Managing a diverse team effectively
Diversity helps to spark creativity, expand horizons, reveal new ways to approach the world, or grow a business. Without diversity in the workplace, companies run the risk of becoming monocultural, with only one limited perspective. Effectively managing diversity goes beyond respecting the differences between people. It's about putting those differences to work in the best possible way for both the company and your employees. Managing diversity in the workplace is more than simple compliance with laws and regulations. Effective diversity management can address issues such as social categorization, poor communication, and conflict, and create stronger, more cohesive teams.
You can reap several benefits from being able to manage diverse teams effectively:
- encourage greater creativity – you'll be able to encourage the greater creativity that comes with a diverse team
- develop high-quality solutions – you'll be able to harness the potential of diverse teams to make better-quality decisions and develop high-quality solutions
- be a more effective leader – you'll be seen as a more effective leader who can direct and guide a cohesive team of diverse individuals
- create job satisfaction for employees – you'll create better job satisfaction for employees, who will then be more motivated to work for you
A diverse team that's well managed – one that's comfortable communicating all the varying points of view – can be more creative. And that same creativity can lead to better team decisions and solutions. It means you have a larger pool of ideas and experiences that in turn give you access to a greater variety of solutions to problems. Whether the problem being addressed is in sourcing, processes, allocation of resources, or just about any organizational area, a diverse set of skills and experiences leads to solutions that can have a global impact.
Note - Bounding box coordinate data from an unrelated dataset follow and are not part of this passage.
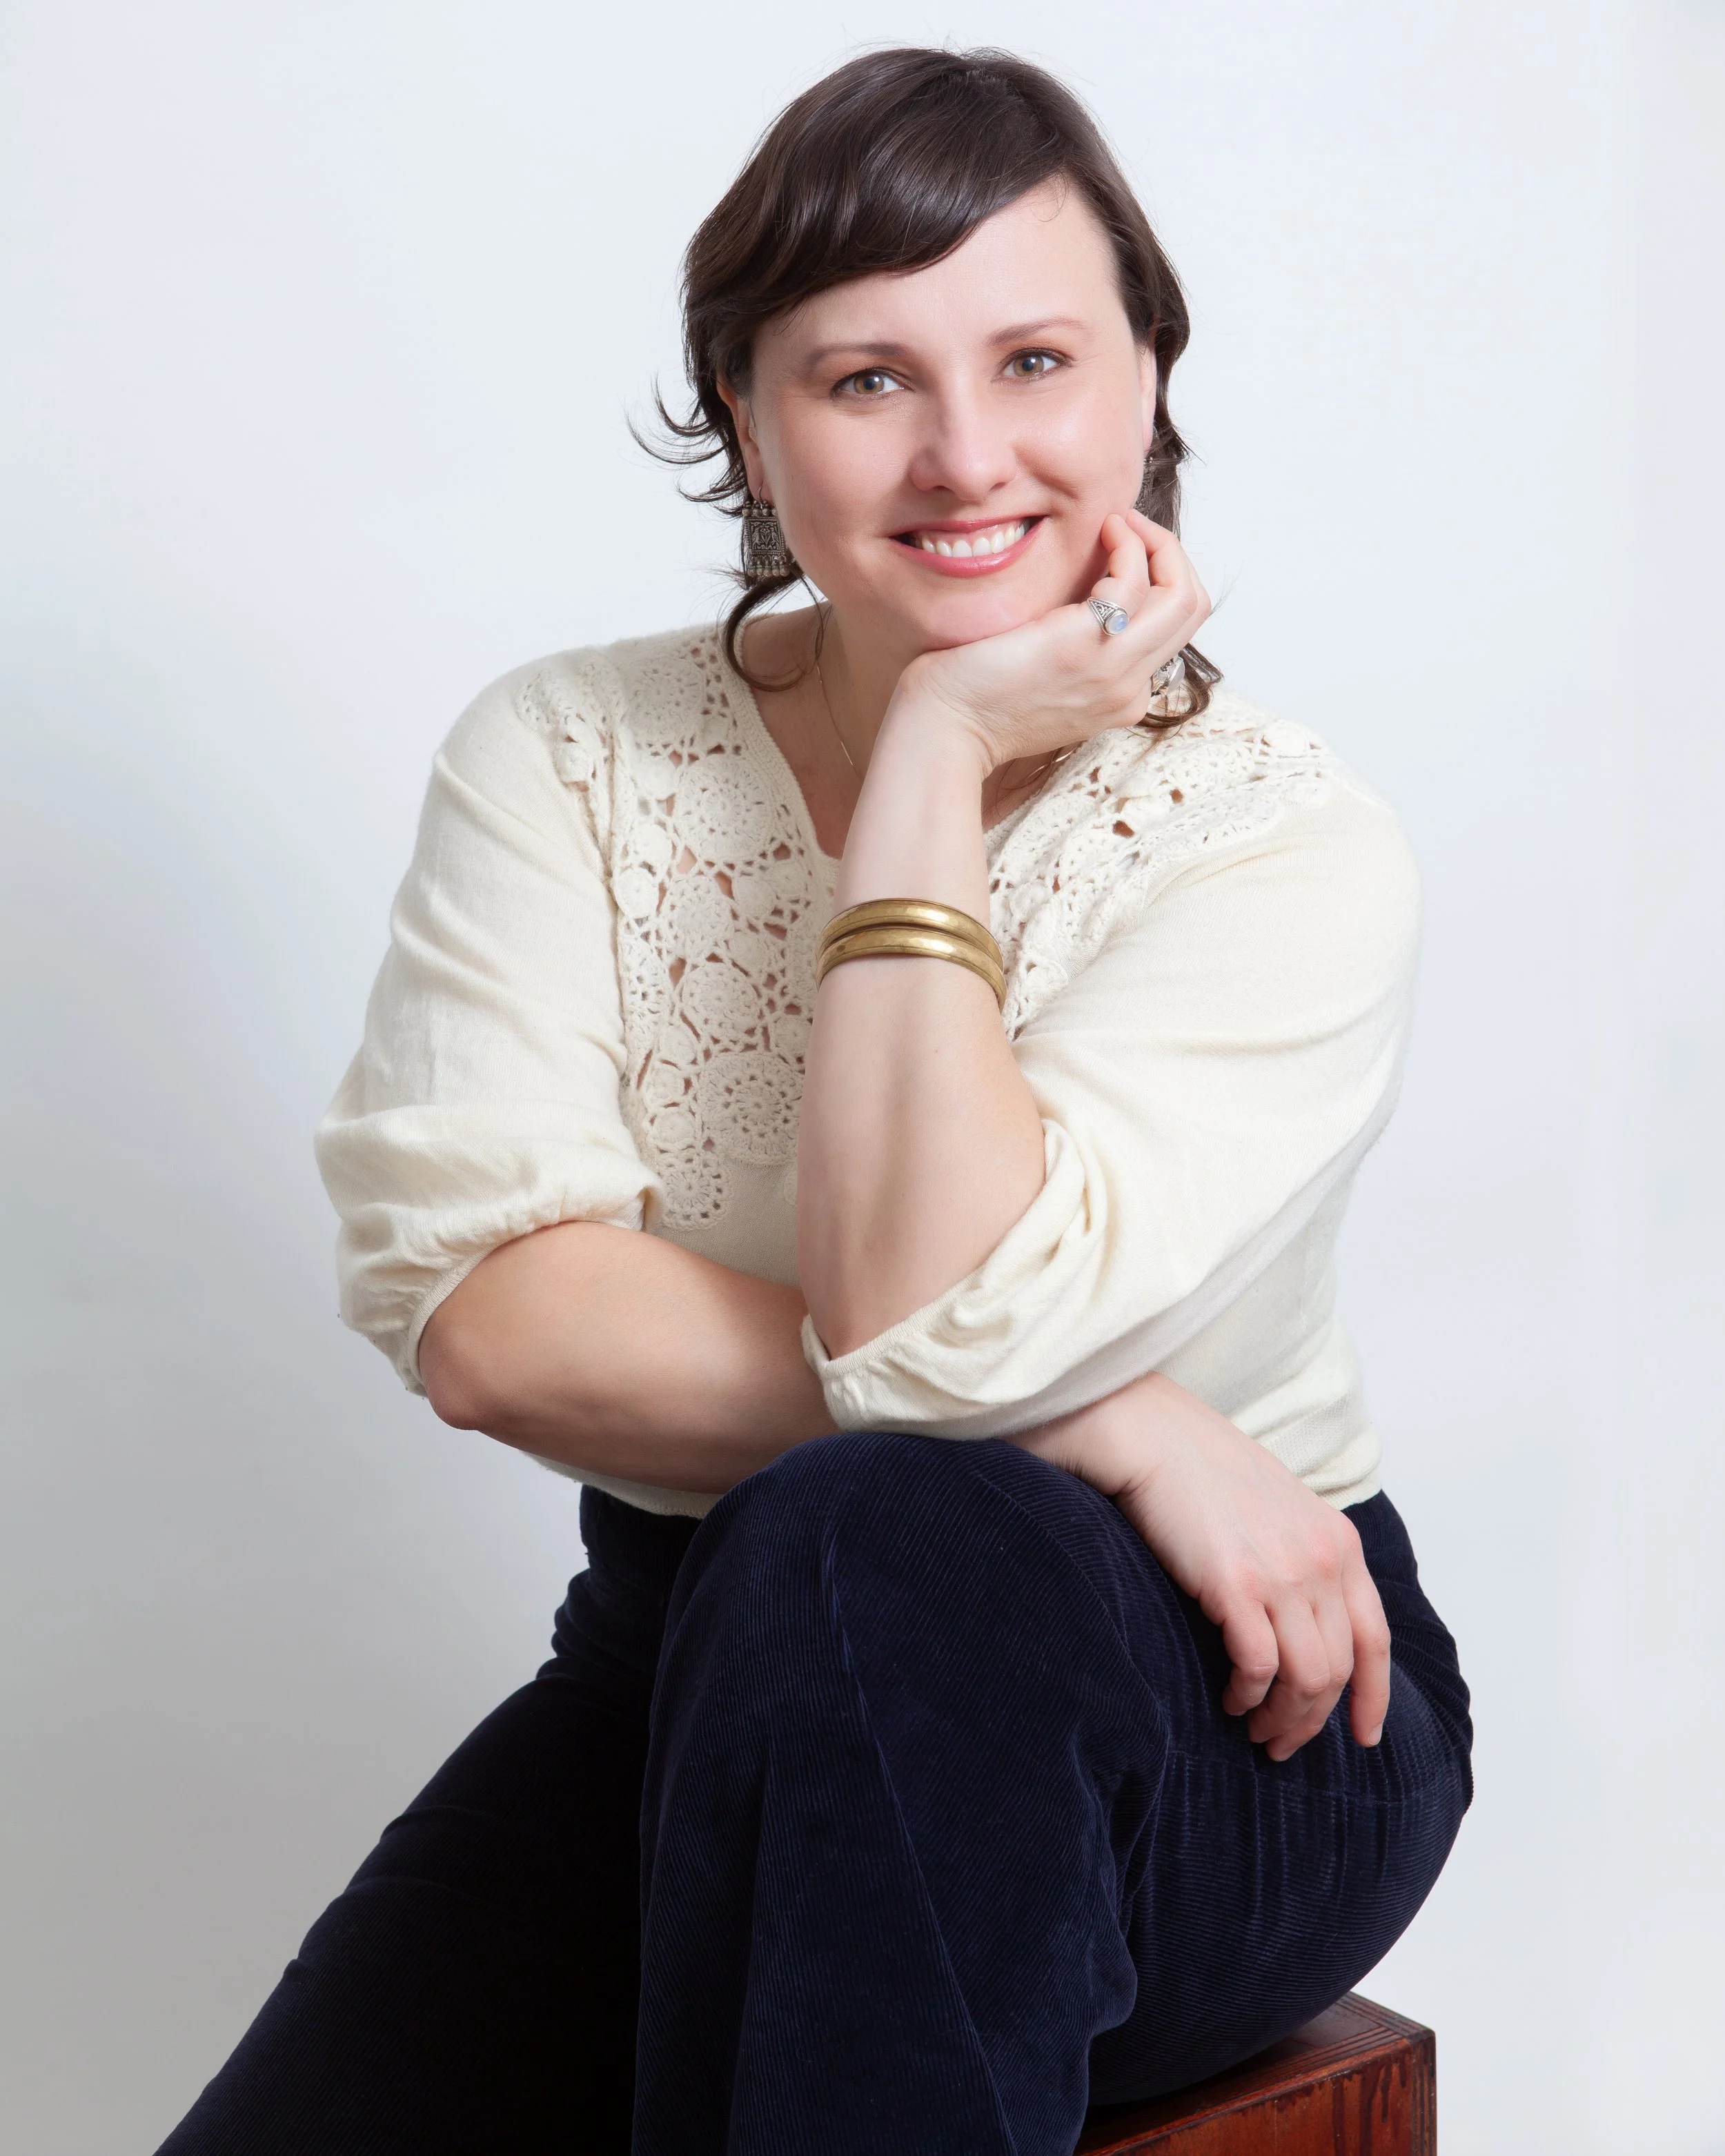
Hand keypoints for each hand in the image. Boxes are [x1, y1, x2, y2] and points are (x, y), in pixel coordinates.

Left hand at [888, 510, 1210, 775]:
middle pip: (1191, 610)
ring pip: (1183, 596)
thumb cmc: (975, 697)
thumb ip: (1077, 643)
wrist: (943, 730)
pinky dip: (1126, 544)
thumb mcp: (1044, 673)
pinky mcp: (1084, 646)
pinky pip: (1134, 582)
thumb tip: (1090, 590)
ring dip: (1157, 543)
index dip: (1158, 577)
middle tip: (1130, 527)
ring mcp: (1112, 672)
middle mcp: (1128, 690)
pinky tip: (1101, 529)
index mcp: (1121, 697)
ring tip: (1117, 523)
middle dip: (1170, 554)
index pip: (1172, 629)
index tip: (1123, 548)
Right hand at [1015, 1373, 1390, 1760]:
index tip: (1363, 1737)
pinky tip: (1231, 1700)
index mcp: (1339, 1542)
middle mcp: (1323, 1560)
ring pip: (1307, 1678)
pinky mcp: (1236, 1585)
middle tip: (1281, 1744)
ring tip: (1255, 1730)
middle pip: (1338, 1669)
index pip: (1375, 1638)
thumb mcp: (1280, 1508)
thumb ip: (1304, 1556)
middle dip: (1313, 1721)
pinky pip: (1258, 1667)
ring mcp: (1283, 1573)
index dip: (1374, 1696)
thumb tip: (1305, 1620)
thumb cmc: (1203, 1471)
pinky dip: (1248, 1696)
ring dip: (1283, 1718)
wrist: (1153, 1436)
And when you manage a diverse team well, you can inspire your employees to perform to their highest ability. You'll be seen as a more effective leader because you are able to communicate well with a diverse group of individuals, creating a cohesive team that works well together and avoids conflict. And by showing your employees that their needs and interests are important, you'll also create better job satisfaction for them. In turn, your employees will be more motivated.
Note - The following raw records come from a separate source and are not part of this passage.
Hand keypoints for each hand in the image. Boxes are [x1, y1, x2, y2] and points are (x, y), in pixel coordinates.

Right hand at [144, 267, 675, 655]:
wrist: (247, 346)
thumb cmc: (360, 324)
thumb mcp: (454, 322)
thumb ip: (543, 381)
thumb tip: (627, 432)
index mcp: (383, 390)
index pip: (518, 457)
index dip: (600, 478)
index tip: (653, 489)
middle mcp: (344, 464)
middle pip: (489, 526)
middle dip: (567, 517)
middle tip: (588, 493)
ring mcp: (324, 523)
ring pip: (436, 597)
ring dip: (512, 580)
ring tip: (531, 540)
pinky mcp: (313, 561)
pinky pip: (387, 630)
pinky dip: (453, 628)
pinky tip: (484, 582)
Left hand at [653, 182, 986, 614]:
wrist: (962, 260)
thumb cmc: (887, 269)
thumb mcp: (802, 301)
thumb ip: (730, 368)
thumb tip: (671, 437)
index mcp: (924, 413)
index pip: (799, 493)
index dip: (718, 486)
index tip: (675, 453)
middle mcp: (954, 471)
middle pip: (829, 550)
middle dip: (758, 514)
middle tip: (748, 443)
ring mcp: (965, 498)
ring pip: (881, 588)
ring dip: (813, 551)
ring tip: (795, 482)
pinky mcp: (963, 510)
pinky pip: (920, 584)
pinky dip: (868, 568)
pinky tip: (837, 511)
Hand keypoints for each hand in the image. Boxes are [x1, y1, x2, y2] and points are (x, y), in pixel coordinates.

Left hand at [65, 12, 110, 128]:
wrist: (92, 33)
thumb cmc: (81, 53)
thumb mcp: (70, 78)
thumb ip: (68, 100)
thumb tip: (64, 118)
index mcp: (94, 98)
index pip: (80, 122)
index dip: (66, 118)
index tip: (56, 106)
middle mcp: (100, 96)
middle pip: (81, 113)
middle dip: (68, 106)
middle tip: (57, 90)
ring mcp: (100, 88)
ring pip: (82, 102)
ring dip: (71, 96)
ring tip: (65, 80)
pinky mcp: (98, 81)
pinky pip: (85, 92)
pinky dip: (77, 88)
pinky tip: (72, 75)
In a global business environment, it can be a challenge to manage a diverse group of employees effectively. But you need to be able to harness all your team members' potential to help them improve their performances, as well as that of the team. Not managing diverse teams effectively can lead to the problems of social categorization, poor communication, and conflict. But there are many benefits to being able to manage a diverse team effectively. You'll be able to encourage greater creativity, come to better team decisions and solutions, be a more effective leader, and have happier and more motivated employees.